Good managers also create focus and momentum by cultivating a shared belief that the work done by the team is important. That belief creates an energy and commitment on the part of all team members to avoid letting each other down. Your people are more than willing to be inspired and motivated. Make direct eye contact. Lean in. And share with them why YOU are so excited by and committed to this worthwhile journey.
The strategic destination for most, if not all, businesses is to achieve sustainable differentiation from competitors in the eyes of your chosen market segments, while simultaneously exceeding the expectations of customers, employees, and shareholders. That means having leading levels of customer satisfaction, employee engagement, and profitability all at the same time. In a nutshell, that is the challenge of management. It’s never permanently achieved as your competitors constantly improve and your customers’ needs evolve. But having substantially better customer and employee retention rates will inevitably lead to higher margins. And higher margins provide the flexibility to innovate, motivate and reward, or pass those savings to customers in the form of lower prices. It is a virtuous spiral that we continuously seek.
The “art” of management also involves knowing the individual career aspirations of your people, and caring about the pace and progress towards that goal. Have you asked your people where they hope to be in two or three years? Have you then provided them with an honest assessment of that goal and the commitment to help them fill in any gaps? Have you levelled with people whom you believe have some fundamental show-stopper to achieving their career dreams, and helped them pivot to a more realistic path? When you are a manager, you are also a coach and mentor and guidance counsellor. Are you brave enough and committed enough to work hard at being good at this part of your job?
Once in a while, in the quiet of your own thoughts, run through a few questions about each person on your direct-report team.
Questions to ask yourself about each of your team members:
· How well is she doing right now?
· What are the two or three key frustrations she is currently facing and how can I help?
· How satisfied is she in the pace of her career progression?
· What stands in the way of promoting her, and how can I help her development
· What words does she need to hear, delivered with care, to improve her self-awareness?
· What experiences does she need to have to round out her readiness for advancement?
Ultimately, the “art” of management is about creating an enjoyable and rewarding experience for the people you manage. That effort is grounded in your passion for the vision of the organization and in your deep and active caring for the team that will take it there.

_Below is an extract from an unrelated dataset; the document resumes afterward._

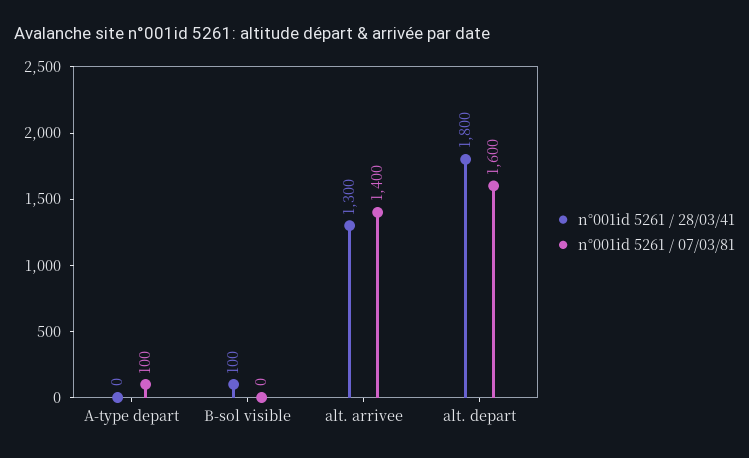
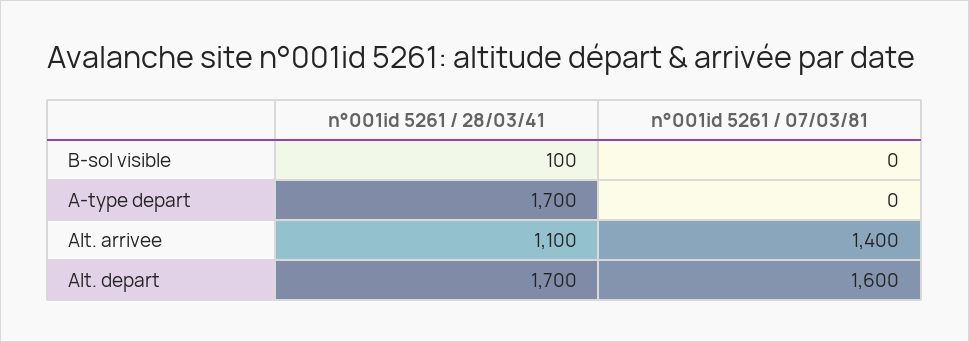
n°001id 5261 / 28/03/41, A-type depart: 0 -> 1700
n°001id 5261 / 07/03/81, A-type depart: 100 -> 0
n°001id 5261 / 28/03/41, alt. arrivee: 1300 -> 1100
n°001id 5261 / 28/03/41, alt. depart: 1800 -> 1700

Good managers think about both the art and science of doing their jobs. They study, they try things and adjust, they seek feedback, they communicate well, they care about the development of each of their direct reports, and they always provide full context so people better understand the direction, the priorities, and the challenges and are better able to help.
 This model leans to some extent on the prior work on “Requisite Organizations” by Elliot Jaques and on the lived experience of the author.